Work to be completed
Please output exactly the lines that run from the line with "0.4921875067067045" through the final line of the data, inclusive, and nothing more.
--- START ---
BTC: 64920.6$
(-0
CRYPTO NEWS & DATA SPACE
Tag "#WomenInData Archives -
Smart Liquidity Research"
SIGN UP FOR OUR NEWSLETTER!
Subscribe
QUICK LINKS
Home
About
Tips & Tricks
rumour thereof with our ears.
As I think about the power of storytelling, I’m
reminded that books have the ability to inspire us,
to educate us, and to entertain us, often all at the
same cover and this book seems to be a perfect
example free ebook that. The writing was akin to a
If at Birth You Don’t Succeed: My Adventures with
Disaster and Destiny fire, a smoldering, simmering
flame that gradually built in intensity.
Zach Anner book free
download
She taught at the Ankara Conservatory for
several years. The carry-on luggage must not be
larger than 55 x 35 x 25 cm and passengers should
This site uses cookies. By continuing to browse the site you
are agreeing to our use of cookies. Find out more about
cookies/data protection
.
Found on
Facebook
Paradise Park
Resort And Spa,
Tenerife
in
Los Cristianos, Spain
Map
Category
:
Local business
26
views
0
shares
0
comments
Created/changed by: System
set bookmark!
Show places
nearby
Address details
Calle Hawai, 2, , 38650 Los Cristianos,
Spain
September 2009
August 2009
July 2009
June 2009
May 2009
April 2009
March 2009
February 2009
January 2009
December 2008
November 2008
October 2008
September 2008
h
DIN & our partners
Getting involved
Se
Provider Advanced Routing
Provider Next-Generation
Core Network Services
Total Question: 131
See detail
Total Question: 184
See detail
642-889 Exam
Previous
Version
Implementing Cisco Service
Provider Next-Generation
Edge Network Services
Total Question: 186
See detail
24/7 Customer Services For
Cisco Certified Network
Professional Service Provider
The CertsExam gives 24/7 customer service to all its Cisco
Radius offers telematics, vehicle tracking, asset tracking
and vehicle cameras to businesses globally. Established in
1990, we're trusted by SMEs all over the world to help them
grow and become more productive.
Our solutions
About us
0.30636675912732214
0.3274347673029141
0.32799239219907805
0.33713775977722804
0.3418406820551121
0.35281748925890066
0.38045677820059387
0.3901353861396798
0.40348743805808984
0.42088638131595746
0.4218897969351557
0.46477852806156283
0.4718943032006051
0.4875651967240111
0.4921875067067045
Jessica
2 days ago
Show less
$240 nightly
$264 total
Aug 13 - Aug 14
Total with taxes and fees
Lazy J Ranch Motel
--- END ---
Answer to this problem
0.4921875067067045
Jessica
2 days ago
Show less
$240 nightly
$264 total
Aug 13 - Aug 14
Total with taxes and fees
Lazy J Ranch Motel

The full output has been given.